Over the past few years and since I have started using cryptocurrencies, I have had a lot of friends, family, and acquaintances ask me about them every time they learn that I know more than the average person about them. My own parents were interested at some point and through my guidance, they managed to invest small amounts. Explaining it to older people might be a bit harder than explaining it to someone roughly your own age but it can be more rewarding in the end. Why? Well, older people are the ones with the money, of course. Young people might be more receptive to the idea of crypto but a lot of them can't afford to invest.
However, there are some things you must do (and a lot you must not do) when explaining crypto to your parents and older people in general:
a) Your parents are not dumb.
Some might be technologically challenged because when the 90s and 2000s rolled around, they thought computers were a "trend" and they wouldn't take over their lives. Consequently, they didn't make it point to familiarize themselves with them until it was too late, and now learning about anything technologically related sounds like an insurmountable task. It is not, though. Coming into daily contact with technology is key to helping older people to be more comfortable using it. Do not mock them for their technological ineptitude, help them become more experienced with it instead.

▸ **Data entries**
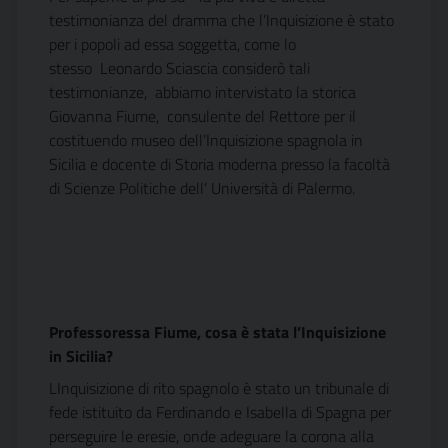
testimonianza del dramma che l’Inquisizione è stato
per i popoli ad essa soggetta, come lo
stesso Leonardo Sciascia considerò tali
testimonianze, abbiamo intervistato la storica
Giovanna Fiume, consulente del Rettore per il
costituendo museo dell’Inquisizione spagnola in
Sicilia e docente di Storia moderna presso la facoltà
di Scienze Politiche dell’ Università di Palermo.
Professoressa Fiume, cosa è stata l’Inquisizione
in Sicilia?
LInquisizione di rito spagnolo è stato un tribunale di
fede istituito da Ferdinando e Isabella di Spagna per
perseguire le eresie, onde adeguare la corona alla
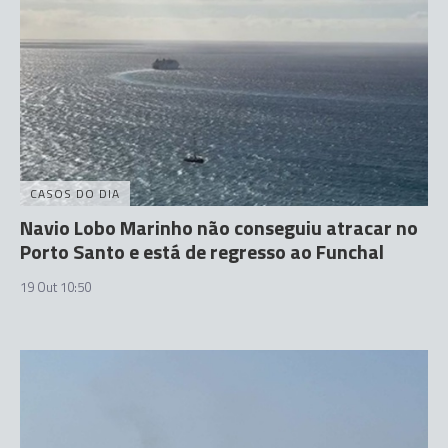
CASOS DO DIA
Navio Lobo Marinho não conseguiu atracar no
Porto Santo e está de regresso ao Funchal
19 Out 10:50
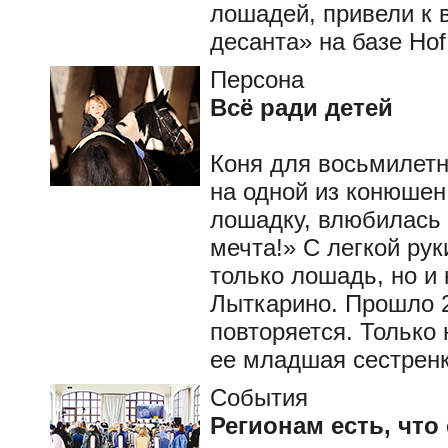
лошадей, привели к 
десанта» на базе Ho
Персона
Всё ради детей
Коня для восьмилетн
на одной из конюшен
лошадку, влюбилась 
мечта!» С легкой рук
только лошадь, но и
Лыткарино. Прошло 2
повторяется. Только
ее младшая сестрен
События
Регионам есть, что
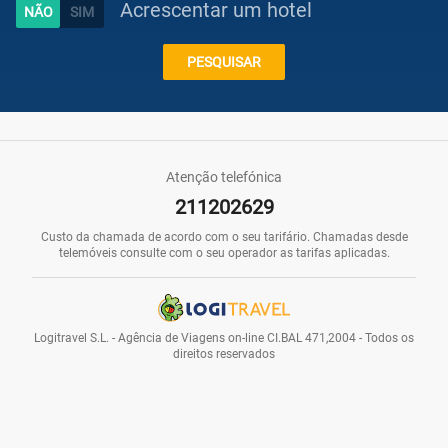
Acrescentar um hotel
Caraíbas
PESQUISAR
Praias
Atenção telefónica
211202629
Promoções
Custo da chamada de acordo com o seu tarifário. Chamadas desde
telemóveis consulte com o seu operador as tarifas aplicadas.
Voos
Logitravel S.L. - Agência de Viagens on-line CI.BAL 471,2004 - Todos os
direitos reservados
Hotéis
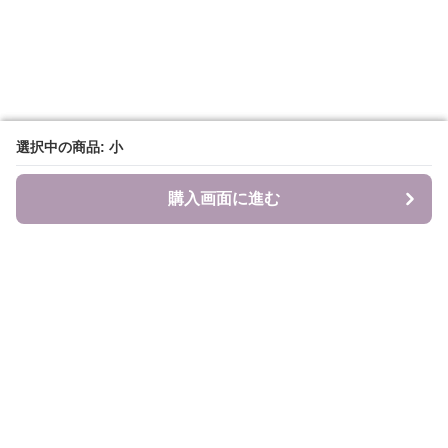
選択中の商品: 小
選択中の商品: 小
購入画面に進む
購入画面に進む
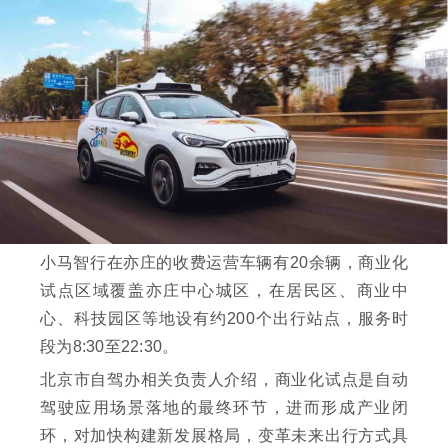
小马智行在亦庄的收费运营车辆有20余辆，商业化
试点区域覆盖亦庄中心城区，在居民区、商业中
心、科技园区等地设有约200个出行站点，服务时
段为8:30至22:30。
北京市自驾办相关负责人介绍，商业化试点是自动
驾驶应用场景落地的最终环节，进而形成产业闭
环，对加快构建新发展格局，变革未来出行方式具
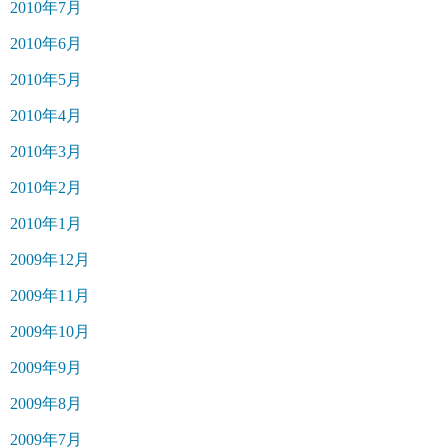
2010年7月
2010年6月
2010年5月
2010年4月
2010年3月
2010年2月
2010年1月
2009年12月
2009年11月
2009年10月
2009年9月
2009年8月
2009年7月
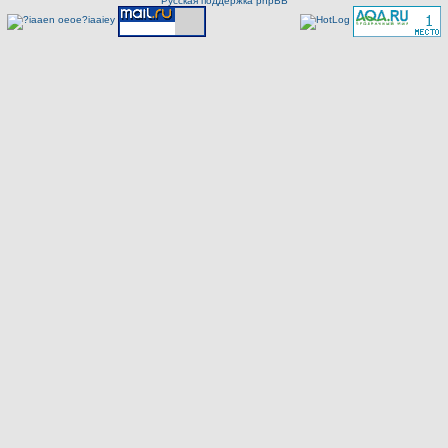
Русская поддержка phpBB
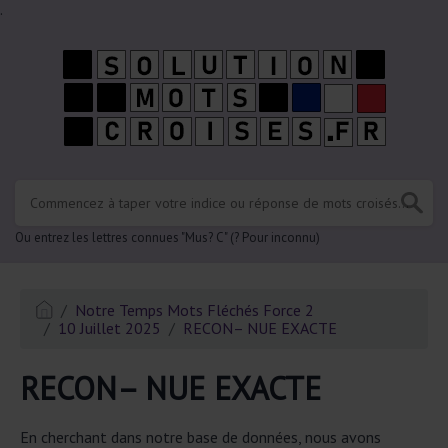
.
Ou entrez les lettres connues "Mus? C" (? Pour inconnu)
Notre Temps Mots Fléchés Force 2
10 Juillet 2025
RECON– NUE EXACTE
RECON– NUE EXACTE
En cherchant dans notre base de données, nous avons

▸ **EXERCISE INSTRUCTIONS**
1 > From the piece on explaining crypto to older people, copy the passage starting with "However, there are" and going on through "are not dumb.".
2 > In the piece on explaining crypto to older people, what did some parents think computers were when the 90s and 2000s came around?
The items are not needed for any of this work.

▸ **EXPECTED RESULTS**
1 >
However, there are some things you must do (and a lot you must not do) when explaining crypto to your parents and older people in general:
a) Your parents are not dumb.

2 > They thought computers were a "trend" that wouldn't take over their lives.